AMD made a lot of work on the physical design side. With over ten billion transistors on the chip and with highly parallel architecture, the large wire count alone poses new challenges on the power delivery. The 5700 includes buses that are up to 2048-bit wide. Although there has been a lot of physical reuse, there were still around 60 unique tile designs, each with one to two million instance-counts. Physical design played a big role in the careful placement of logic to alleviate routing issues. The 5700 is implemented using 13 metal layers. Custom routing in the upper low resistance wires is taken advantage of on critical paths to minimize wire delays and improve timing across. It’s a nice reminder that adding more compute units isn’t as simple as just finding a spot for them, there are rather complex physical routing issues involved as well.
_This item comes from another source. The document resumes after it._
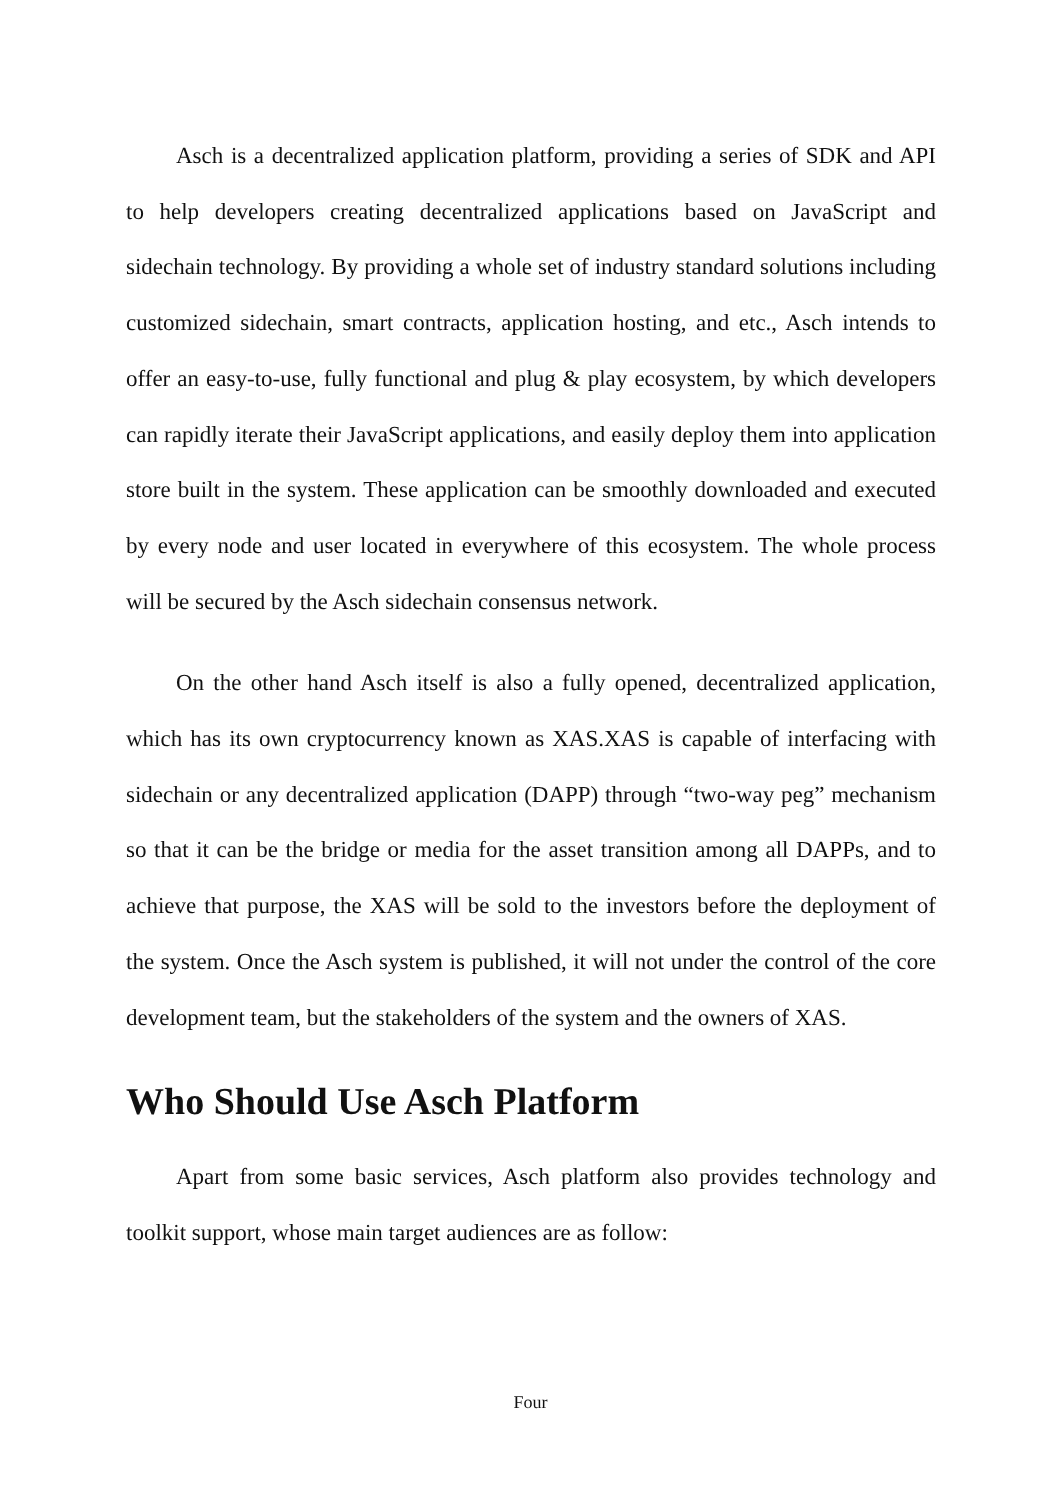Asch is a decentralized application platform, providing a series of SDK and API to help developers creating decentralized applications based on JavaScript and sidechain technology. By providing a whole set of industry standard solutions including customized sidechain, smart contracts, application hosting, and etc., Asch intends to offer an easy-to-use, fully functional and plug & play ecosystem, by which developers can rapidly iterate their JavaScript applications, and easily deploy them into application store built in the system. These application can be smoothly downloaded and executed by every node and user located in everywhere of this ecosystem. The whole process will be secured by the Asch sidechain consensus network.
On the other hand Asch itself is also a fully opened, decentralized application, which has its own cryptocurrency known as XAS.XAS is capable of interfacing with sidechain or any decentralized application (DAPP) through “two-way peg” mechanism so that it can be the bridge or media for the asset transition among all DAPPs, and to achieve that purpose, the XAS will be sold to the investors before the deployment of the system. Once the Asch system is published, it will not under the control of the core development team, but the stakeholders of the system and the owners of XAS.
Who Should Use Asch Platform
Apart from some basic services, Asch platform also provides technology and toolkit support, whose main target audiences are as follow:
Four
The large graphics core mesh actually comprises seven smaller meshes in order to better handle the clock distribution while keeping the overhead at a minimum. AMD claims that the move resulted in a reduction of global clock skew by 30%. Another optimization that was done is introducing custom-designed clock buffers. Reducing parasitic capacitance in the drivers along with metal wire optimizations contributed to another 40% reduction in the power contribution of the clock mesh, normalized by area.
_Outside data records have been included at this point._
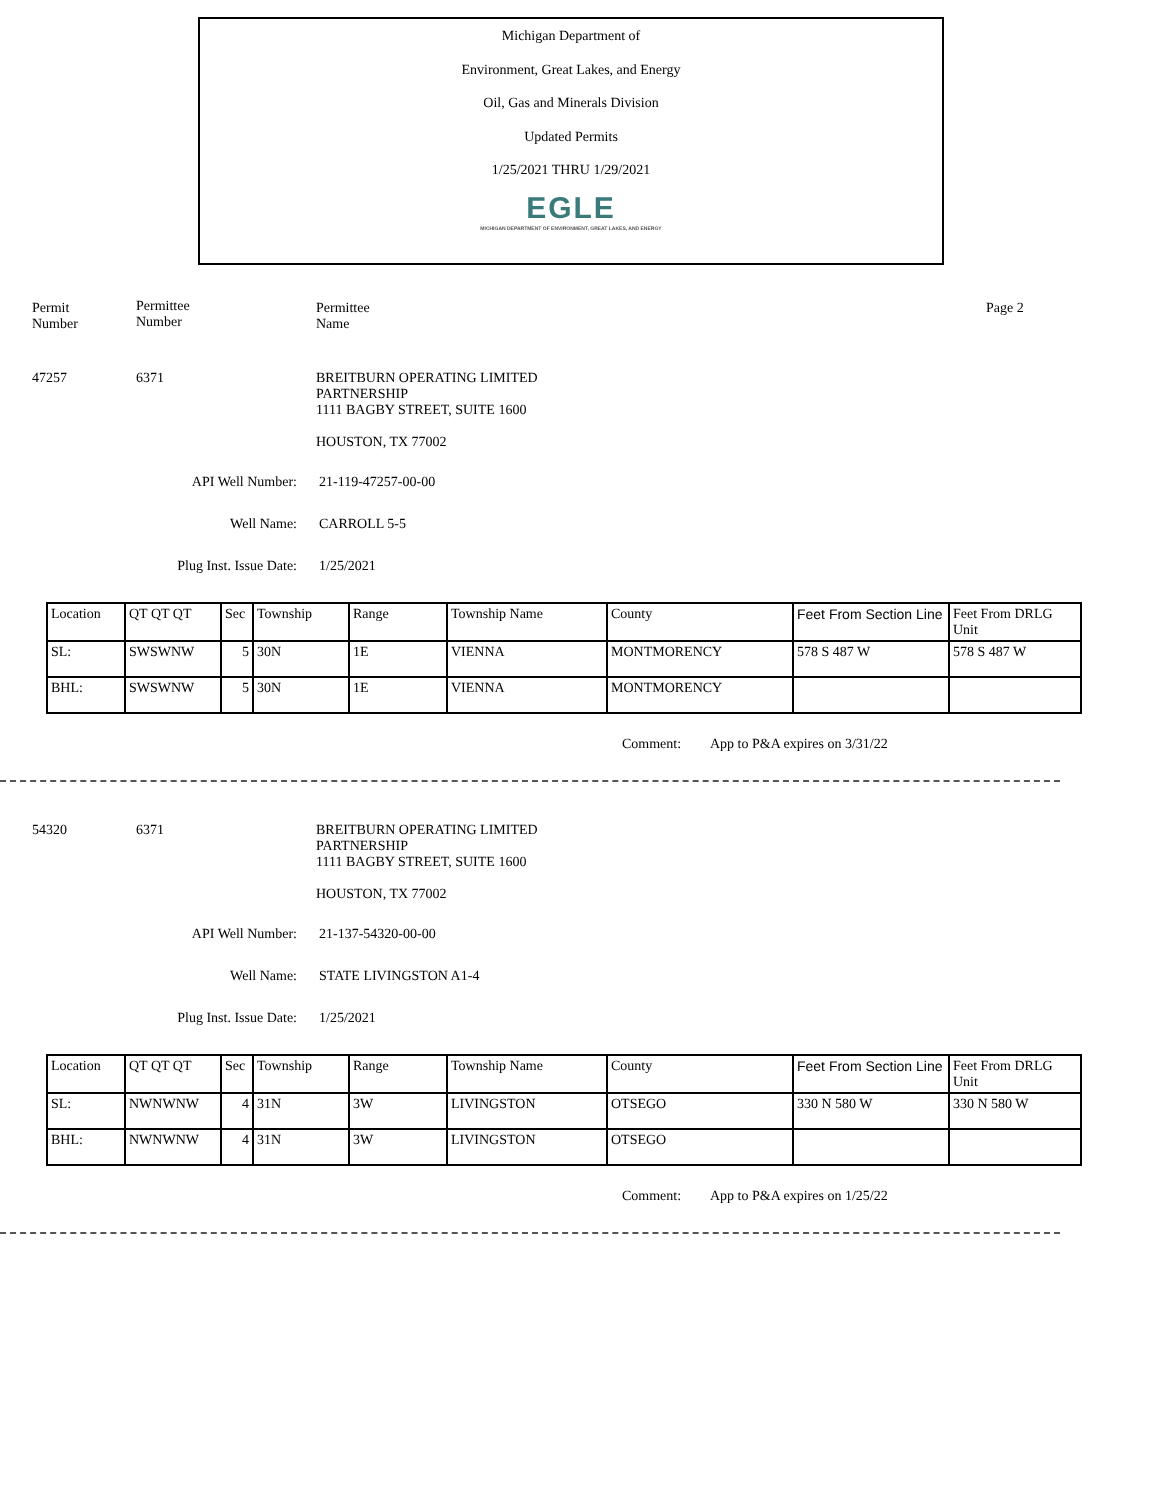Michigan Department of
Environment, Great Lakes, and Energy
Oil, Gas and Minerals Division
Updated Permits
1/25/2021 THRU 1/29/2021
EGLE
MICHIGAN DEPARTMENT OF ENVIRONMENT, GREAT LAKES, AND ENERGY
Permit
Number
Permittee
Number
Permittee
Name
Page 2
47257 6371 BREITBURN OPERATING LIMITED
PARTNERSHIP
1111 BAGBY STREET, SUITE 1600
HOUSTON, TX 77002
API Well Number: 21-119-47257-00-00
Well Name: CARROLL 5-5
Plug Inst. Issue Date: 1/25/2021
| Location | QT QT QT | Sec | Township | Range | Township Name | County | Feet From Section Line | Feet From DRLG Unit |
| SL: | SWSWNW | 5 | 30N | 1E | VIENNA | MONTMORENCY | 578 S 487 W | 578 S 487 W |
| BHL: | SWSWNW | 5 | 30N | 1E | VIENNA | MONTMORENCY | | |
Comment: App to P&A expires on 3/31/22
54320 6371 BREITBURN OPERATING LIMITED
PARTNERSHIP
1111 BAGBY STREET, SUITE 1600
HOUSTON, TX 77002
API Well Number: 21-137-54320-00-00
Well Name: STATE LIVINGSTON A1-4
Plug Inst. Issue Date: 1/25/2021
| Location | QT QT QT | Sec | Township | Range | Township Name | County | Feet From Section Line | Feet From DRLG Unit |
| SL: | NWNWNW | 4 | 31N | 3W | LIVINGSTON | OTSEGO | 330 N 580 W | 330 N 580 W |
| BHL: | NWNWNW | 4 | 31N | 3W | LIVINGSTON | OTSEGO | | |
Comment: App to P&A expires on 1/25/22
Within the local clock distribution, AMD adopted a configurable structured clock tree. The structured clock tree allowed them to reduce the median clock insertion delay by up to 50%, reducing jitter and variability. For those local clock trees, AMD went with a more bottom-up approach instead of a fixed-region cloning style methodology. The change allowed them to reduce the effective switched capacitance by up to 10% iso-process.

Short Comparison

The RX 5700 XT is the first generation to implement the RDNA architecture. Compared to the prior generations which supported GDDR5 and then HBM2, this chip switches back to GDDR6. The 5700 is manufactured on TSMC 7-nanometer process while the other two were based on GlobalFoundries 14-nanometer process. The other main points in the table are the boost clock and the board power which decreased while the clock improved. AMD says that when normalizing for iso-power and iso-configuration, the 5700 brings around 50% higher performance.

 

We want to bring your attention to the bottom right side of the slide below which reports on the contributors of this performance uplift. One of the major contributors to this 50% improvement in performance is the move to a 7-nanometer node which accounts for 30% of this alone. On top of that, the density advantage enables the remaining changes. It’s a nice reminder that despite what you might have been led to believe, the effects of transistor scaling and Moore’s Law remains the driving force behind new products. The remaining contributors are the higher clock and power improvement (10%) and the remaining 60% of that came from the performance per clock improvement as a result of the RDNA architecture.